The Liars have got creepy nailed. On Sisterworld they combine it with carnivalesque and a splash of nautical. If you weren’t in the loop when the New York three-piece launched their website (www.thesisterworld.com) take a peek now. It’s all the reasons we love them, right there.
The tour of Sisterworld’s haunted (art)house starts with ‘Scissors’, the king hit, the killer single, the track on the record that’ll sell it to a great many people who’ll greatly regret it later. Breaking over listeners with dirgelike despair – harmonies reminiscent of TV on the Radio – ‘Scissors’ then pulls a sucker-punch of catastrophe. The rest of the record is like an attempt to repair the damage from the intense tragedy of this song.
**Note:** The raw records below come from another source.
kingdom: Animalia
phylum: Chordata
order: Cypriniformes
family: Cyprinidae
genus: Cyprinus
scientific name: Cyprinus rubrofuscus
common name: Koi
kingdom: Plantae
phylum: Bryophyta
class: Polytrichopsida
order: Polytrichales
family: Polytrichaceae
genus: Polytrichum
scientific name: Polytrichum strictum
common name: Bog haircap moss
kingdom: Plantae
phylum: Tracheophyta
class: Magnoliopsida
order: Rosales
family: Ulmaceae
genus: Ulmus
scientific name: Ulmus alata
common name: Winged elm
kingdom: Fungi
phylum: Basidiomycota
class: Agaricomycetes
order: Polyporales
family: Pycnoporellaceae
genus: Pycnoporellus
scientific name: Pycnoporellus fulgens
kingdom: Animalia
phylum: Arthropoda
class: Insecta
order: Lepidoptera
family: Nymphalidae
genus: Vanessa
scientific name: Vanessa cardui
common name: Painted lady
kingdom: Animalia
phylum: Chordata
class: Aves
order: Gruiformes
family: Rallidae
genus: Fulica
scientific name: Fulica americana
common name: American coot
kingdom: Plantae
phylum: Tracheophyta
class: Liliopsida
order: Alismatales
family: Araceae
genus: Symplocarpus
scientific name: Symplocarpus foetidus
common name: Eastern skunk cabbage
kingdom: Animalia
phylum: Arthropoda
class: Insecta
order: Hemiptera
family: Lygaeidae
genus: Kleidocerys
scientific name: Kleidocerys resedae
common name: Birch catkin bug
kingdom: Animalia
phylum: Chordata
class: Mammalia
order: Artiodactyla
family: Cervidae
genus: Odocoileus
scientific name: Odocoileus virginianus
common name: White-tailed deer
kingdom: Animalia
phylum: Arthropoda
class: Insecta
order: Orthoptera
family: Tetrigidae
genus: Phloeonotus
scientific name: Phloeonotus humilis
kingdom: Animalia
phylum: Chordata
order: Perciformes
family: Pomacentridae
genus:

On ‘No Barrier Fun’, singer Angus Andrew sounds strikingly like Beck on the brown acid. ‘Scarecrows on a Killer Slant’ is where things start to get genuinely scary with its grinding, murderous, metallic guitars, pounding beat and subterranean gurgles. There’s nothing pleasant about this song or its dark themes, nothing at all.
‘Proud Evolution’ halts to warn “You should be careful” before a deluge of delay-drenched chimes descends. ‘The Overacheievers’ is a the closest thing to raucous punk the record offers up but for those already freaked out it comes way too late. ‘Too Much Too Much’ (acknowledging what they’ve dragged people through?) is a beautiful percussion-less piece that signals the end of the tour. They’ve unclutched you, you’ve stumbled out the back door, you can breath again.
Sisterworld is another sinister, nocturnal, art rock affair, likely to further piss off critics and enthrall fans. Ah, The Liars. Bringing art rock to the masses, one weird fucking album after another.